» ACTION ITEM
Going down the data below, set down exactly the line with "риалы (статьи, фото, файлы и пр.)" and each line after it through the line with "pleinement l’incarnation de Jésus et sa"; no other lines.

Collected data
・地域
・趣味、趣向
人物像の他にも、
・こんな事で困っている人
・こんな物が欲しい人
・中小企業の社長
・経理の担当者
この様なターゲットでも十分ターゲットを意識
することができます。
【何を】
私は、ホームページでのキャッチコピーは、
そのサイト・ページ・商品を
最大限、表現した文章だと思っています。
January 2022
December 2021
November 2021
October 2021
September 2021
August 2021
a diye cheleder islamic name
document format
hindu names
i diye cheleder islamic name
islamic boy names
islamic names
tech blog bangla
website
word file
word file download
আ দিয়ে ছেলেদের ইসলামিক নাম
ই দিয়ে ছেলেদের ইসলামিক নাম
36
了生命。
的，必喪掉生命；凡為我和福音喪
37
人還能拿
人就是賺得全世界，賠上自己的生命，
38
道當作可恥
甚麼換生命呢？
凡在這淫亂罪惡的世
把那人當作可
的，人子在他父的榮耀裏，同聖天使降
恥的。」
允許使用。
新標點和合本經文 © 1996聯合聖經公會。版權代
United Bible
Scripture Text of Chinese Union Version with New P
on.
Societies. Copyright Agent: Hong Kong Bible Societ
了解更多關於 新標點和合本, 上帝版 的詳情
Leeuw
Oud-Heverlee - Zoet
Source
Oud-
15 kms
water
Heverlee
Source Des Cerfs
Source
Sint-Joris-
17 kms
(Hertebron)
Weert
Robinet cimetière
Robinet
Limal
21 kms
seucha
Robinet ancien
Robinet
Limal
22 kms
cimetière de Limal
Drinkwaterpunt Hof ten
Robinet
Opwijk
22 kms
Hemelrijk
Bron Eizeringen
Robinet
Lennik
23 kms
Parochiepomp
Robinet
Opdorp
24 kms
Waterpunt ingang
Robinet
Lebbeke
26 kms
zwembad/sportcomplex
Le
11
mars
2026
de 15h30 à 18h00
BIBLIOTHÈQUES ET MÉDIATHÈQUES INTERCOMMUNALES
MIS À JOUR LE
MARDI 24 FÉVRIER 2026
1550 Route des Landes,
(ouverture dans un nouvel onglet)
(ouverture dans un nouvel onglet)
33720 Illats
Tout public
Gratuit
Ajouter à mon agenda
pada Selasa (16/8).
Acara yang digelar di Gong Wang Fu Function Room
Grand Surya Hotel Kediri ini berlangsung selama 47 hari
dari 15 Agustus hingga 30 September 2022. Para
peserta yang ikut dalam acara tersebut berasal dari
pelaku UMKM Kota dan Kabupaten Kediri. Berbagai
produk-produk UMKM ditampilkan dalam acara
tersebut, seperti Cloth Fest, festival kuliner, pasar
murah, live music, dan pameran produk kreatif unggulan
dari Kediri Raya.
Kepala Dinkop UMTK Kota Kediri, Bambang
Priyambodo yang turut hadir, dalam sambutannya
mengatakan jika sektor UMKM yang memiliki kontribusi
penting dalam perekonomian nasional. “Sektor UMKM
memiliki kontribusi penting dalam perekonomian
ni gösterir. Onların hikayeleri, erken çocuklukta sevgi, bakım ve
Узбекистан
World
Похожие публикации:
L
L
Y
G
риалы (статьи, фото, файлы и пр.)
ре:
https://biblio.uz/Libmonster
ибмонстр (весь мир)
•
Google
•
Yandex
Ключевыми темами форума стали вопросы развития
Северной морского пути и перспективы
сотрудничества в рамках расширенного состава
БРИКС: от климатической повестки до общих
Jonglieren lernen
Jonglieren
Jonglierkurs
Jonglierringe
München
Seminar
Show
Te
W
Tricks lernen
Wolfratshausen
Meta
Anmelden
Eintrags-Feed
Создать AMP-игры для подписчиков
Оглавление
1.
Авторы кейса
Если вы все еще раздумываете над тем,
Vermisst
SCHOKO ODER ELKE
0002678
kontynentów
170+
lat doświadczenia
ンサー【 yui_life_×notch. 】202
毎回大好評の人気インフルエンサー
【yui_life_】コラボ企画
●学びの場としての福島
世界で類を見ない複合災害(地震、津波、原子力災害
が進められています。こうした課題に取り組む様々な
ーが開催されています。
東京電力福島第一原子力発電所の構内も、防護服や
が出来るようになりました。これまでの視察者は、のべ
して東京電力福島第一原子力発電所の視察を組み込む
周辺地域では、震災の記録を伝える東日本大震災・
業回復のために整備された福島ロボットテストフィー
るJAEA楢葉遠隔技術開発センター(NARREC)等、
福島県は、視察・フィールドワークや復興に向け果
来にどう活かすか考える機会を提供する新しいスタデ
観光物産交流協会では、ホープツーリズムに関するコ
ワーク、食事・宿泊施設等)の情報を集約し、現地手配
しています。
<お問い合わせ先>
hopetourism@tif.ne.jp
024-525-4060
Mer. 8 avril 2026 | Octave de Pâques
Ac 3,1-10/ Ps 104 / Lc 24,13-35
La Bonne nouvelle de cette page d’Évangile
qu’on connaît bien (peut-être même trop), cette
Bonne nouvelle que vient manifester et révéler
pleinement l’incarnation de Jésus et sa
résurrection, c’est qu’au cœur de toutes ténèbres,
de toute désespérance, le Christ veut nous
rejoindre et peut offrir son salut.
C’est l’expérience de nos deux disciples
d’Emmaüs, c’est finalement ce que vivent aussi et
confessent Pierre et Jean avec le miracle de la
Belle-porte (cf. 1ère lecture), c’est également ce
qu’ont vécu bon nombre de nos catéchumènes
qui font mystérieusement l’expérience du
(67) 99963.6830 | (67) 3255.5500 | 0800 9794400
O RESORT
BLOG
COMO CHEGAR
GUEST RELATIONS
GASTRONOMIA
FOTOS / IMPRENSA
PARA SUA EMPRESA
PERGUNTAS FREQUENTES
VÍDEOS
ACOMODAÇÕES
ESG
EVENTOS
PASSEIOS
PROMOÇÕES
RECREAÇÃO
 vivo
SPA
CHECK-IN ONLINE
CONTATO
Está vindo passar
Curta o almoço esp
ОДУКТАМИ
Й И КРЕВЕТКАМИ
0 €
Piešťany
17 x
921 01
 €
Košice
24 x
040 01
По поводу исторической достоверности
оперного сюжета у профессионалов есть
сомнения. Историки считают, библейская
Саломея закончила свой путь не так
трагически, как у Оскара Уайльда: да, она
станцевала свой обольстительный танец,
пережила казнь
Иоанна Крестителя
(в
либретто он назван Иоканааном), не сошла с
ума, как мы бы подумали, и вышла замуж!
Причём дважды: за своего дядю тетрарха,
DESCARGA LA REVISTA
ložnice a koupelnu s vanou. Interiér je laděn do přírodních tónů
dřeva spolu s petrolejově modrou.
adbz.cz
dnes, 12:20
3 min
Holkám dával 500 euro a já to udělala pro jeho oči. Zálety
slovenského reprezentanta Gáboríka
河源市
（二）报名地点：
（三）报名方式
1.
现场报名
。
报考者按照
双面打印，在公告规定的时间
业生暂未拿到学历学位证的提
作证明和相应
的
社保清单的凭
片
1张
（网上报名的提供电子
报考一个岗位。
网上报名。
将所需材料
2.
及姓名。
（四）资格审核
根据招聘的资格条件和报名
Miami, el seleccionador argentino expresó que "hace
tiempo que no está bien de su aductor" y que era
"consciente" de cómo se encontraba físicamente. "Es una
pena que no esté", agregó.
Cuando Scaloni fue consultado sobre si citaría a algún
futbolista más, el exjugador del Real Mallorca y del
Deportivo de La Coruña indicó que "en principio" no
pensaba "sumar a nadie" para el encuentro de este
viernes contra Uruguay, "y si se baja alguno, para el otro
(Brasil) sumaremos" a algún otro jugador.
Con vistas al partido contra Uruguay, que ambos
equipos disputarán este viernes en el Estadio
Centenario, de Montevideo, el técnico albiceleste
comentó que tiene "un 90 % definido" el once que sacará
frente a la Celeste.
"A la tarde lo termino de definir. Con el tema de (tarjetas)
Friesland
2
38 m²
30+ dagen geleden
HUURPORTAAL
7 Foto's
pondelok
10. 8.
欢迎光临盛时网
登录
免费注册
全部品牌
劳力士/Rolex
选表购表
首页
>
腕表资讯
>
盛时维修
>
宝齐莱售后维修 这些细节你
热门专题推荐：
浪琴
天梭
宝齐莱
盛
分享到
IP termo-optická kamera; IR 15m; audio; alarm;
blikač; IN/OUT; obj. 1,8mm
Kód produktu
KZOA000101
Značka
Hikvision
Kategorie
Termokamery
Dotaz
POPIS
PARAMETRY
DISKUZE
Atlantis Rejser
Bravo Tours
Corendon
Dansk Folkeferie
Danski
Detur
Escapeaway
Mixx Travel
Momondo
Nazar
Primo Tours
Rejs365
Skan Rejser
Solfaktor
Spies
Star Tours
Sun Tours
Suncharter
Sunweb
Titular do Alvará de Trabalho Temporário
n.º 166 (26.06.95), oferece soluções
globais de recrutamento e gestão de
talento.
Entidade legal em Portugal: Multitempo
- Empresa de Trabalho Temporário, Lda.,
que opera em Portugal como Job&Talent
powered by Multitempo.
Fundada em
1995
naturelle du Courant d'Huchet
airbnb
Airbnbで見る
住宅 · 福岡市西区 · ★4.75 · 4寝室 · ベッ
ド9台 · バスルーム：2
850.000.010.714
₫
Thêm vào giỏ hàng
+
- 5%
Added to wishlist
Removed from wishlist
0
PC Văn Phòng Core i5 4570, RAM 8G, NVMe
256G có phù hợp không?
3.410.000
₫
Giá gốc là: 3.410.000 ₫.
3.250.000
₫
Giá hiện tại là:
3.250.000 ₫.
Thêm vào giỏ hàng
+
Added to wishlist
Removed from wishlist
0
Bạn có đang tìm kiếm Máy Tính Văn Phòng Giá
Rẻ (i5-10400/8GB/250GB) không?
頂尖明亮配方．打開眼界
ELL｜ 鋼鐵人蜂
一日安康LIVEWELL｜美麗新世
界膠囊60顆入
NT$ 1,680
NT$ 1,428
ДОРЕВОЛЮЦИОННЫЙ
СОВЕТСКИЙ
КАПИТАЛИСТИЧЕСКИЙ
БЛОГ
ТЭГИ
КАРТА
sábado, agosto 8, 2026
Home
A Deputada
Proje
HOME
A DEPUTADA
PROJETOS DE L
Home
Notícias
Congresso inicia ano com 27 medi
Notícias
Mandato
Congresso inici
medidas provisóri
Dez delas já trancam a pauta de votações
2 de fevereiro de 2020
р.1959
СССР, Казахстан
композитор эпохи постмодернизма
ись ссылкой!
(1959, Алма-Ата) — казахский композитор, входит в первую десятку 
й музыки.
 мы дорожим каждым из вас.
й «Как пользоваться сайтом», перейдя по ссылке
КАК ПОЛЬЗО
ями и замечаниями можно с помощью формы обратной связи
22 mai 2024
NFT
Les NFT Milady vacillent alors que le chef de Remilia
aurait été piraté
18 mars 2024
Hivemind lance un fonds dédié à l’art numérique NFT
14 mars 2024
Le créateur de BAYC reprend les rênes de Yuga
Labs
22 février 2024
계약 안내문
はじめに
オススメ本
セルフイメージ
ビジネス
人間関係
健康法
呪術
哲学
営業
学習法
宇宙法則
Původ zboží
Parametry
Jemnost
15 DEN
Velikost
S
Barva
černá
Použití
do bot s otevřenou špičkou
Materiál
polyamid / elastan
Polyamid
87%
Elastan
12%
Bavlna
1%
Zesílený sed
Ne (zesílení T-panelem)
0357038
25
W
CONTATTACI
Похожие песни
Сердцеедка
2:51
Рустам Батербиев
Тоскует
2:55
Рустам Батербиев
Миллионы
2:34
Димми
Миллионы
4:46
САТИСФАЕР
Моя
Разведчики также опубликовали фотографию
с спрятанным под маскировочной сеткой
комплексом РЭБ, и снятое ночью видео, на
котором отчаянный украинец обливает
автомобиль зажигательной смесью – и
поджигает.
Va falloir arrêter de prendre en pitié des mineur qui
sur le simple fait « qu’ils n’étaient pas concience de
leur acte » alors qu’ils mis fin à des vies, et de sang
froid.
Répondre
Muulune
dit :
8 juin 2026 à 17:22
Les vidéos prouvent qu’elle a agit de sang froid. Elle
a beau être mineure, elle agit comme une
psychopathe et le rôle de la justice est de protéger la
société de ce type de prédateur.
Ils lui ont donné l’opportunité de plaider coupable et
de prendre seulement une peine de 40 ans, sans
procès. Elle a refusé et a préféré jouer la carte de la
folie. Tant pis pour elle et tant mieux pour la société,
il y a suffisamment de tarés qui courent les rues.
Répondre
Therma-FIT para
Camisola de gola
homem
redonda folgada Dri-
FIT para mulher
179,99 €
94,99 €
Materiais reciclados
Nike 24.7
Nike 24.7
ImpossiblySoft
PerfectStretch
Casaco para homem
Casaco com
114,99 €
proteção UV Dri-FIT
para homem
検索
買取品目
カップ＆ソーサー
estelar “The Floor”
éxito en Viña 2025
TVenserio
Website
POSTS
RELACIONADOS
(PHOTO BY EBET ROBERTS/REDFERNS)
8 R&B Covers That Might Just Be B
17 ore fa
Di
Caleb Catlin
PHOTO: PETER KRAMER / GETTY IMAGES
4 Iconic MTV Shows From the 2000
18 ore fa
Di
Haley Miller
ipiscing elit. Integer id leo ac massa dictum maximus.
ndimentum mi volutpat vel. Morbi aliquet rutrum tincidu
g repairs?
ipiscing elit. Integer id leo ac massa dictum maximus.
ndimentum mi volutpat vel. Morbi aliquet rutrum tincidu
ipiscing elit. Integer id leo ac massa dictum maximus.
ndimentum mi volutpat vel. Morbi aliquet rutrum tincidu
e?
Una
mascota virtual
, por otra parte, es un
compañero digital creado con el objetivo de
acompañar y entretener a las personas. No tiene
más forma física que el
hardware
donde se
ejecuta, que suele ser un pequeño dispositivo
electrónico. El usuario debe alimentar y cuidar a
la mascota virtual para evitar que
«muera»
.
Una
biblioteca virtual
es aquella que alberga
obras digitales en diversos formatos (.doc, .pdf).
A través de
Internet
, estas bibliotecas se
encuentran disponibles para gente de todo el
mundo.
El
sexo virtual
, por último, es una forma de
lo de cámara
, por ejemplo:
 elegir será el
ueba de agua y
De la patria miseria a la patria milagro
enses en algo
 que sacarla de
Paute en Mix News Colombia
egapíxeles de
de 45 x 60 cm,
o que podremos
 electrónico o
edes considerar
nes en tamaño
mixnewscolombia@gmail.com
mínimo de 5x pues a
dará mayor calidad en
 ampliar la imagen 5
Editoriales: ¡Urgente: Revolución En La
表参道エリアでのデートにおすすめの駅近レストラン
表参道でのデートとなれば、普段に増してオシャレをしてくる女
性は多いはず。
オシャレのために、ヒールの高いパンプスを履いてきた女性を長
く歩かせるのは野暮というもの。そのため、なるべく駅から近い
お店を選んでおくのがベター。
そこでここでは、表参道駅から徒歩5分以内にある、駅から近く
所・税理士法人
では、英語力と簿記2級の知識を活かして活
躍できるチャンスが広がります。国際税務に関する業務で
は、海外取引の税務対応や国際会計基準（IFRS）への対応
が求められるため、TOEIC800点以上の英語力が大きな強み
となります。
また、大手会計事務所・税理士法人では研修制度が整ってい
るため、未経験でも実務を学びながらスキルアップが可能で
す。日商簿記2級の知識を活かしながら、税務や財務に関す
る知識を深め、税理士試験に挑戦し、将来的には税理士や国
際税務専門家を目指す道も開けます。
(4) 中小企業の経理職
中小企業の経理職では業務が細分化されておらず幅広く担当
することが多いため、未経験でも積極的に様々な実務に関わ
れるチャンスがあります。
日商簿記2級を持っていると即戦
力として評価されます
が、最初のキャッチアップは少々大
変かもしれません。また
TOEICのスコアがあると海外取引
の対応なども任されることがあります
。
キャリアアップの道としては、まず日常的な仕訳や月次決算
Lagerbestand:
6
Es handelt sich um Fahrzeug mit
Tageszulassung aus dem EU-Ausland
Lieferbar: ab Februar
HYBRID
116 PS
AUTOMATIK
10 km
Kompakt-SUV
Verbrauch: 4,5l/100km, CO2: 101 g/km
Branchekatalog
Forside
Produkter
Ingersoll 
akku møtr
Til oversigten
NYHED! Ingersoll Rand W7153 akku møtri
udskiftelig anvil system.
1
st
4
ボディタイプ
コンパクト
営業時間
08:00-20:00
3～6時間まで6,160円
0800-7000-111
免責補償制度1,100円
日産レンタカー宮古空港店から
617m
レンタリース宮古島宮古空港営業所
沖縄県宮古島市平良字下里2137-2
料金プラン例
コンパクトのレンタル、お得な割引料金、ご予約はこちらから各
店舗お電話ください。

» RESPONSE FOR THIS EXERCISE
риалы (статьи, фото, файлы и пр.)
ре:
https://biblio.uz/Libmonster
ибмонстр (весь мир)
•
Google
•
Yandex
Ключевыми темами форума стали вопросы развития
Северной морского пути и перспективы
сотрудничества в рамках расширенного состава
БРИКС: от климатической повестки до общих
Jonglieren lernen
Jonglieren
Jonglierkurs
Jonglierringe
München
Seminar
Show
Te
W
Tricks lernen
Wolfratshausen
Meta
Anmelden
Eintrags-Feed
Создать AMP-игры для подписчиков
Оглавление
1.
Авторы кейса
Если вы все еще раздумываете над тем,
Vermisst
SCHOKO ODER ELKE
0002678
kontynentów
170+
lat doświadczenia
ンサー【 yui_life_×notch. 】202
毎回大好評の人気インフルエンサー
【yui_life_】コラボ企画
●学びの場としての福島
世界で類を見ない複合災害(地震、津波、原子力災害
が進められています。こうした課題に取り組む様々な
ーが開催されています。
東京電力福島第一原子力発電所の構内も、防護服や
が出来るようになりました。これまでの視察者は、のべ
して東京電力福島第一原子力発電所の視察を組み込む
周辺地域では、震災の記録を伝える東日本大震災・
業回復のために整備された福島ロボットテストフィー
るJAEA楢葉遠隔技術開発センター(NARREC)等、
福島県は、視察・フィールドワークや復興に向け果
来にどう活かすか考える機会を提供する新しいスタデ
観光物産交流協会では、ホープツーリズムに関するコ
ワーク、食事・宿泊施設等)の情報を集約し、現地手配
しています。
<お問い合わせ先>
hopetourism@tif.ne.jp
024-525-4060
Mer. 8 avril 2026 | Octave de Pâques
Ac 3,1-10/ Ps 104 / Lc 24,13-35
La Bonne nouvelle de cette page d’Évangile
qu’on connaît bien (peut-être même trop), cette
Bonne nouvelle que vient manifester et révéler
pleinement l’incarnation de Jésus et sa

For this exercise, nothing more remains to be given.